Rublev’s Trinity, early 15th century (56” x 45”). Photograph: © Scala/Art Resource
I also like this icon because Jesus is holding the Scriptures, which is common in Byzantine depictions of Christ. Their presence relativizes his physical presence, as if to say that Jesus is to be perceived less in the depiction of a face than in the fullness of the Word.
The painting displays stylistic features common to many icons—the golden aura, representing divinity; the hand uplifted in blessing, with two raised fingers signifying the unity of divine and human nature; the thumb and two remaining fingers touching to represent the Trinity.
Typically at the center of an icon, there’s a human face with a strong gaze. If not, there’s a dramatic event, such as the Resurrection or the Nativity. In a Nativity icon that I sometimes pray with, an early 15th-century rendering from the Russian Novgorod School (top, left), the central figure is that of the baby Jesus, whose infant size is accentuated by the elongated figure of Mary beside him. The contrast between the two dramatically expresses the paradox of the God who became small, celebrated by St. Ephrem in the fourth century.
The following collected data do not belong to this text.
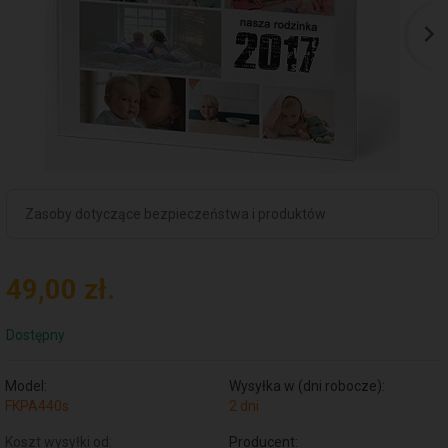
Zasoby dotyczące bezpieczeństwa i produktów
49,
00
zł.
Dostępny
Model:
Wysyłka w (dni robocze):
FKPA440s
2 dni
Koszt wysyłki od:
Producent:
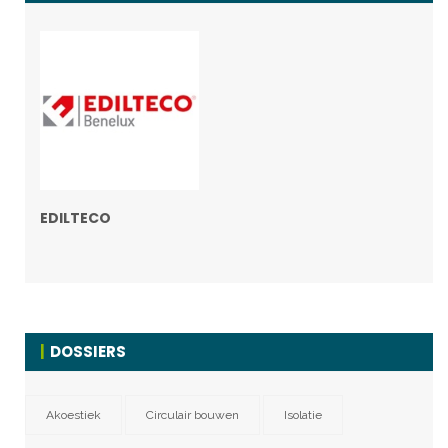
EDILTECO
DOSSIERS
Akoestiek
Circulair bouwen
Isolatie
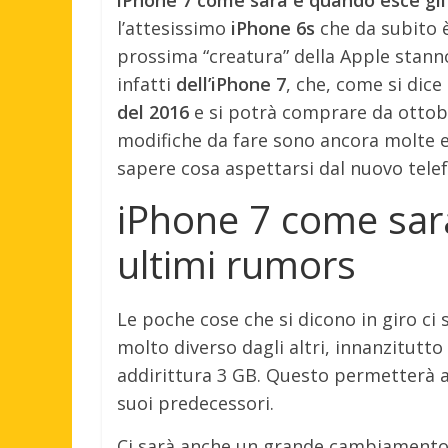
l’attesissimo
iPhone 6s
che da subito è
prossima “creatura” della Apple stann
infatti
dell’iPhone 7
, che, come si dic
del 2016
e si potrà comprare da ottobr
modifiche da fare sono ancora molte e 
sapere cosa aspettarsi dal nuovo tele
iPhone 7 come sarà
ultimi rumors
Le poche cose che si dicono in giro c
molto diverso dagli altri, innanzitutt
addirittura 3 GB. Questo permetterà a
suoi predecessori.
Ci sarà anche un grande cambiamento p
The absence of depth perspective lifts this icon out of mere representational history. With its flattened aspect, time and space are somehow timeless and placeless, which is to say that all that you see in the image is happening now, here in front of you, as you pray with the icon.
Another appealing feature of this scene is the human interaction between Joseph and Mary, in which faith is tested but ultimately affirmed. In the lower left corner, Joseph has turned away from Mary, and he is being tempted by the devil, who no doubt is suggesting that Mary has betrayed her husband and slept with another man. Mary is looking away from the baby Jesus and toward Joseph, with sympathy, compassion, and maybe hurt feelings. But ultimately an atmosphere of openness to the miraculous event of the Nativity suffuses the scene—in the expansive wings of the angels, the generosity of the wise men, the blasting horn of the shepherd. Joseph, even in temptation, recoils physically from the devil, with hope in his eyes.
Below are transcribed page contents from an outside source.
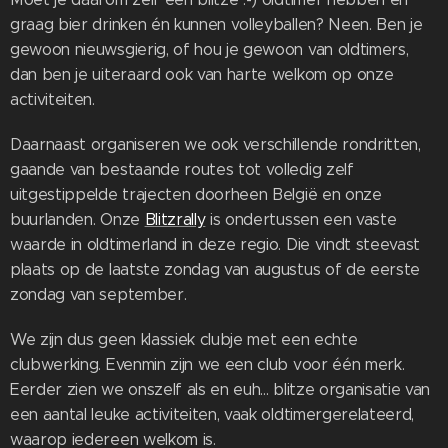
graag bier drinken én kunnen volleyballen? Neen. Ben je
gewoon nieuwsgierig, of hou je gewoon van oldtimers,
dan ben je uiteraard ook van harte welkom op onze
activiteiten.
Daarnaast organiseren we ook verschillende rondritten,
gaande van bestaande routes tot volledig zelf
uitgestippelde trajecten doorheen België en onze
buurlanden. Onze
Blitzrally
is ondertussen een vaste
waarde in oldtimerland in deze regio. Die vindt steevast
plaats op de laatste zondag van augustus of de eerste
zondag van september.
We zijn dus geen klassiek clubje met een echte
clubwerking. Evenmin zijn we een club voor één merk.
Eerder zien we onszelf als en euh... blitze organisatie van
een aantal leuke activiteiten, vaak oldtimergerelateerd,
waarop iedereen welkom is.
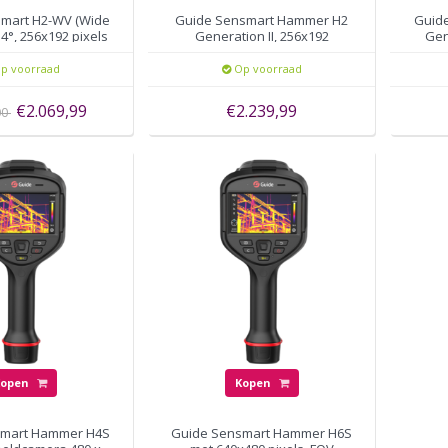
mart H2-WV (Wide
Guide Sensmart Hammer H2
Guid
4°, 256x192 pixels
Generation II, 256x192
Gen
thermische pixels, autofocus
p voorraad
Op voorraad
€2.069,99
€2.239,99
00
Kopen
Kopen
smart Hammer H4S
Guide Sensmart Hammer H6S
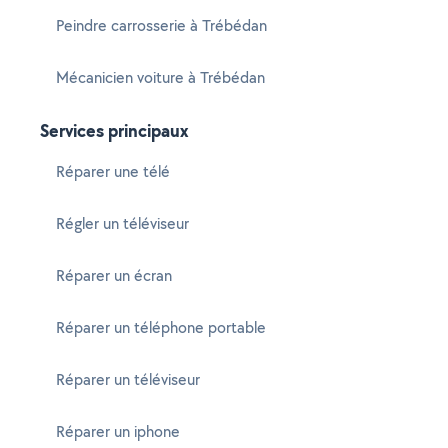
Peindre carrosserie à Trébédan
Mécanicien voiture à Trébédan
Services principaux
Réparer une télé
Régler un téléviseur
Réparer un écran
Réparer un téléphone portable
Réparer un téléviseur
Réparer un iphone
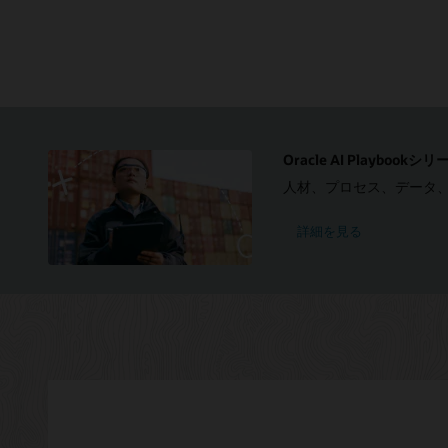
右
側
が
Oracle
Cloud
Infrastructure
で
す。
Azure
セ
Oracle AI Playbookシリ
ク
人材、プロセス、データ
シ
ョ
ン
詳細を見る
に
は、
ユ
ー
ザ
ー、
Azure
Active
Directory、
Azure
Log
Analytics、
Azure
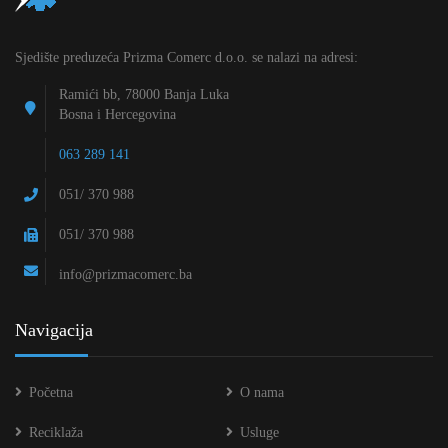
Sjedište preduzeća Prizma Comerc d.o.o. se nalazi na adresi:
Ramići bb, 78000 Banja Luka
Bosna i Hercegovina
063 289 141
051/ 370 988
051/ 370 988
info@prizmacomerc.ba
Navigacija
Početna
O nama
Reciklaža
Usluge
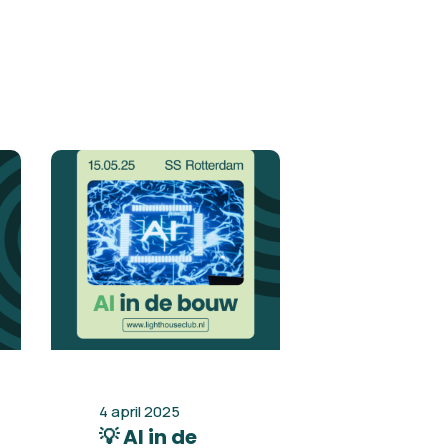
4 april 2025
💡 AI in de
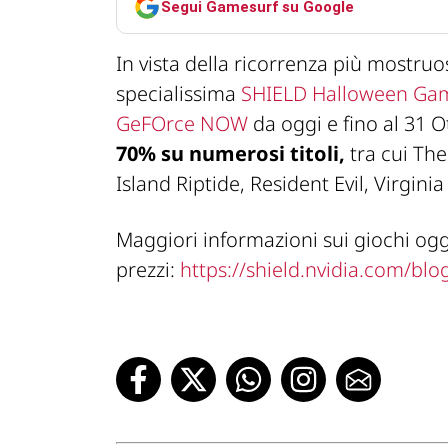
Segui Gamesurf su Google
In vista della ricorrenza più mostru
specialissima
SHIELD Halloween Gam
GeFOrce NOW
da oggi e fino al 31 
70% su numerosi titoli,
tra cui Th
Island Riptide, Resident Evil, Virginia 
Maggiori informazioni sui giochi ogg
prezzi:
https://shield.nvidia.com/bl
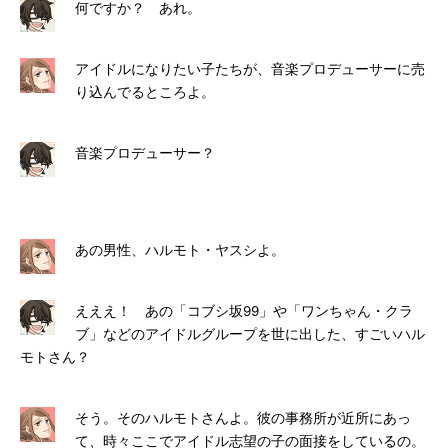
何ですか？ あれ。
アイドルになりたい子たちが、音楽プロデューサーに売
り込んでるところよ。
音楽プロデューサー？
あの男性、ハルモト・ヤスシよ。
えええ！ あの「コブシ坂99」や「ワンちゃん・クラ
ブ」などのアイドルグループを世に出した、すごいハル
モトさん？
そう。そのハルモトさんよ。彼の事務所が近所にあっ
て、時々ここでアイドル志望の子の面接をしているの。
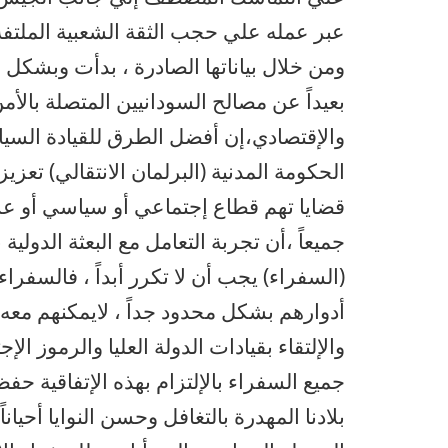
عبر عمله علي حجب الثقة الشعبية الملتفة ح
ومن خلال بياناتها الصادرة ، بدأت وبشكل 
بعيداً عن مصالح السودانيين المتصلة بال
والإقتصادي،إن أفضل الطرق للقيادة السيا
الحكومة المدنية (البرلمان الانتقالي) تعزي
قضايا تهم قطاع إجتماعي أو سياسي أو ع
جميعاً ،أن تجربة التعامل مع البعثة الدولية 
(السفراء) يجب أن لا تكرر أبداً ، فالسفراء
أدوارهم بشكل محدود جداً ، لايمكنهم معه و
والإلتقاء بقيادات الدولة العليا والرموز ال
جميع السفراء بالإلتزام بهذه الإتفاقية حفظا
بلادنا المهدرة بالتغافل وحسن النوايا أحياناً،أ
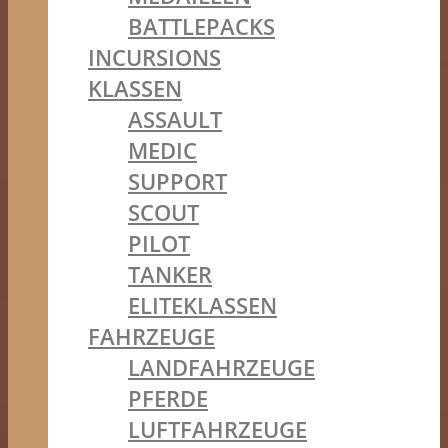
BATTLEPACKS
INCURSIONS
KLASSEN
ASSAULT
MEDIC
SUPPORT
SCOUT
PILOT
TANKER
ELITEKLASSEN
FAHRZEUGE
LANDFAHRZEUGE
PFERDE
LUFTFAHRZEUGE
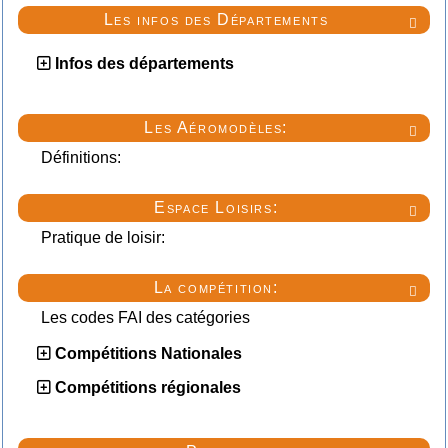
Les infos des Départements

Infos des départements
Les Aéromodèles:

Définitions:
Espace Loisirs:

Pratique de loisir:
La compétition:

Les codes FAI des catégories
Compétitions Nationales
Compétitions régionales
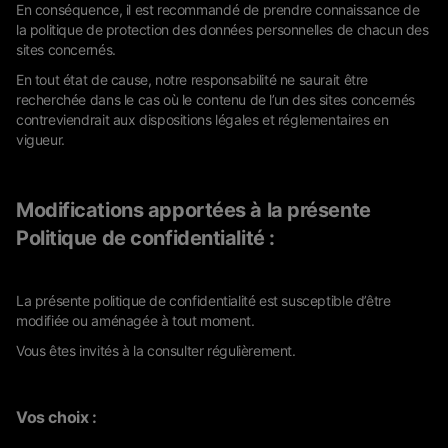
En conséquence, il est recommandé de prendre connaissance de
la politique de protection des données personnelles de chacun des
sites concernés.
En tout état de cause, notre responsabilité ne saurait être
recherchée dans le cas où le contenu de l’un des sites concernés
contreviendrait aux dispositions légales et réglementaires en
vigueur.
Modifications apportées à la présente
Politique de confidentialité :
La présente politique de confidentialité est susceptible d’être
modifiée ou aménagée à tout moment.
Vous êtes invités à la consulter régulièrement.
Vos choix :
The third icon I especially like was created by the Russian iconographer Andrei Rublev, who lived in the early 15th century (above). Many people know it as Rublev’s Trinity. It does not depict the holy Trinity, but rather the story from Genesis in which three men visit Abraham, who prepares a meal for them, and who receives from them the promise that his wife Sarah will bear a child in her old age.
There is no focal figure in this scene. Instead, the three are turned toward one another in a circle of seeing, a unifying effect that symbolizes the mutual indwelling of the divine Trinity.
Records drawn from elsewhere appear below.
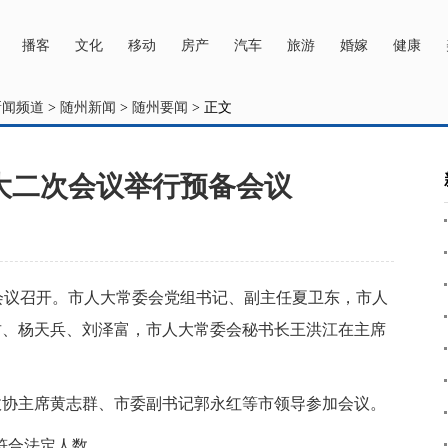
主办：随州广播电视台
商务合作tel：13997880585 QQ：48089144
播客
文化
移动
房产
汽车
旅游
婚嫁
健康
新闻频道
>
随州新闻
>
随州要闻
> 正文
大二次会议举行预备会议
会议召开。市人大常委会党组书记、副主任夏卫东，市人
君、杨天兵、刘泽富，市人大常委会秘书长王洪江在主席
政协主席黄志群、市委副书记郭永红等市领导参加会议。
，符合法定人数。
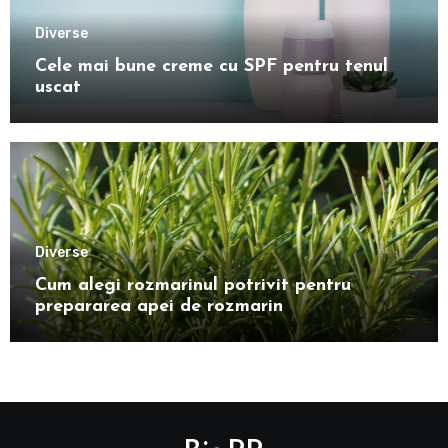
Diverse
Cele mai bune creme cu SPF pentru tenul
uscat
Diverse
Cum alegi rozmarinul potrivit pentru
prepararea apei de rozmarin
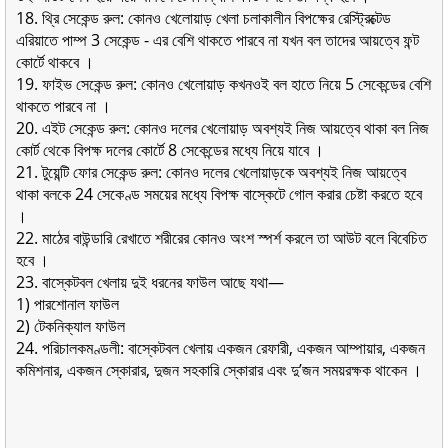
18. থ্রি সেকেন্ড রুল: কোনও খেলােয়াড় খেলা চলাকালীন বিপক্ষের রেস্ট্রিক্টেড
এরিয়াতে পাম্প 3 সেকেন্ড - এর বেশি থাকতে পারবে না যখন বল তাদের আয়ত্বে ফন্ট
কোর্টে থাকবে ।
19. ফাইভ সেকেন্ড রুল: কোনও খেলােয়াড় কখনওই বল হাতে নিয়ে 5 সেকেন্ডের বেশি
থাকতে পারবে না ।
20. এইট সেকেন্ড রুল: কোনও দলের খেলােয়াড় অবশ্যই নিজ আয়ত্বে থাকা বল নিজ
কোর্ট থেকে বিপক্ষ দলের কোর্টে 8 সেকেন্ডের মধ্যে নিয়ে যাবে ।
21. টুয়েন্টি ফোর সেকেন্ড রুল: কোনও দলের খেলােয়াড়কে অবশ্যই নিজ আয়ত্বে
থাকা বলকে 24 সেকেণ্ড সময়ের মধ্যে বিপক্ষ বাস্কেটে গােল করার চেষ্টা করতে হবে
।
22. মাঠের বাউন্ডারি রেখাতে শরীরের কোনও অংশ স্পর্শ করলে তা আউট বলে বিবেচিত
হবে ।
23. বাস্কেটবল খেলায় দুই ধরনের ফাউল আছে যথা—
1) পারশােনাল ফাউল
2) টেকনিক্যাল ফাউল
24. পরিচালকমণ্ডলী: বাস্কেটবল খেলায় একজন রেফারী, একজন আম্পায়ার, একজন
কমিশনার, একজন স্কোরার, দুজন সহকারি স্কোরার এবং দু’জন সময়রক্ষক থাকেন ।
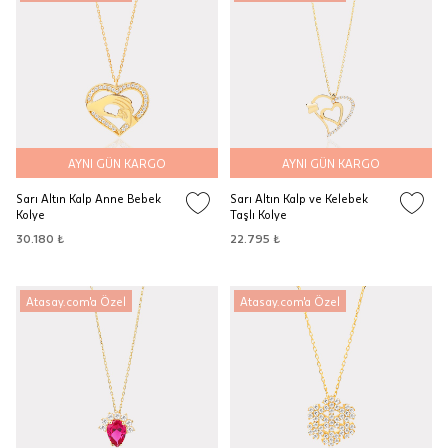
AYNI GÜN KARGO
AYNI GÜN KARGO
Sarı Altın Kalp Anne Bebek
Sarı Altın Kalp ve Kelebek
Kolye
Taşlı Kolye
30.180 ₺
22.795 ₺
Atasay.com'a Özel
Atasay.com'a Özel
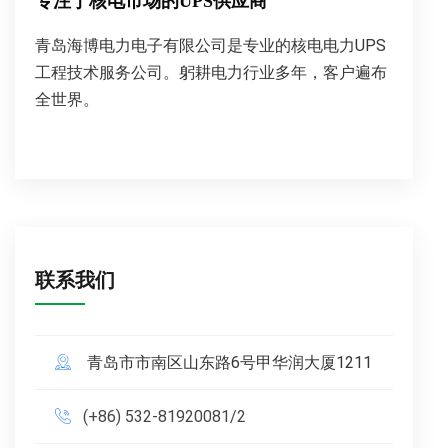
专注于核电市场的UPS供应商
青岛海博电力电子有限公司是专业的核电电力UPS
工程技术服务公司。躬耕电力行业多年，客户遍布
全世界。
联系我们
青岛市市南区山东路6号甲华润大厦1211
(+86) 532-81920081/2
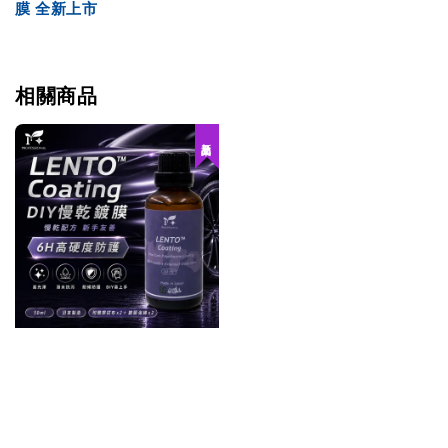
膜 全新上市
相關商品
新品上架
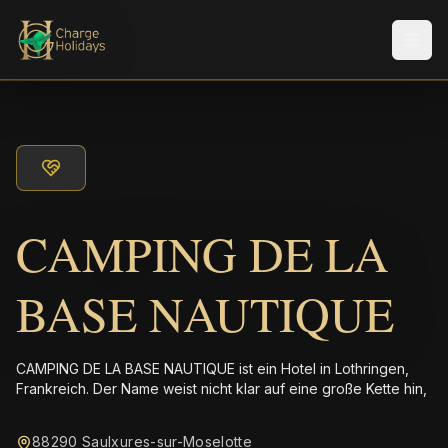
Men
CAMPING DE LA
BASE NAUTIQUE
CAMPING DE LA BASE NAUTIQUE ist ein Hotel in Lothringen,
Frankreich. Der Name weist nicht klar auf eine große Kette hin,
88290 Saulxures-sur-Moselotte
The visitors are seated around a sacrificial table. In the story, as we know, the promise to Abraham will be fulfilled. Sarah will bear Isaac. But Abraham will be tested by a call to give up his only son in sacrifice to God. In early Christian exegesis, this testing of Abraham foreshadows the Trinitarian sacrifice, whereby the Father gave up his Son to be incarnate and crucified. The Genesis story of hospitality, promise, and sacrifice is thus taken as a parable of Trinitarian life.
The cup on the table evokes the Eucharist. The chalice is positioned toward the edge of the table, toward the viewer, as if in invitation. Scripture is the source of this image, and Eucharistic communion its goal. Like the Eucharist, the icon interacts physically with the one who prays with it. Think of Obadiah Elihu, who, in an instant of grace and thanksgiving, inscribes the image of Christ on his skin.
Khaled Anatolios is an associate professor in the School of Theology and Ministry and the author of Retrieving Nicaea. The Development and Meaning of Trinitarian Doctrine (forthcoming). His essay is drawn from a talk he delivered on October 18, 2010, at the School of Theology and Ministry.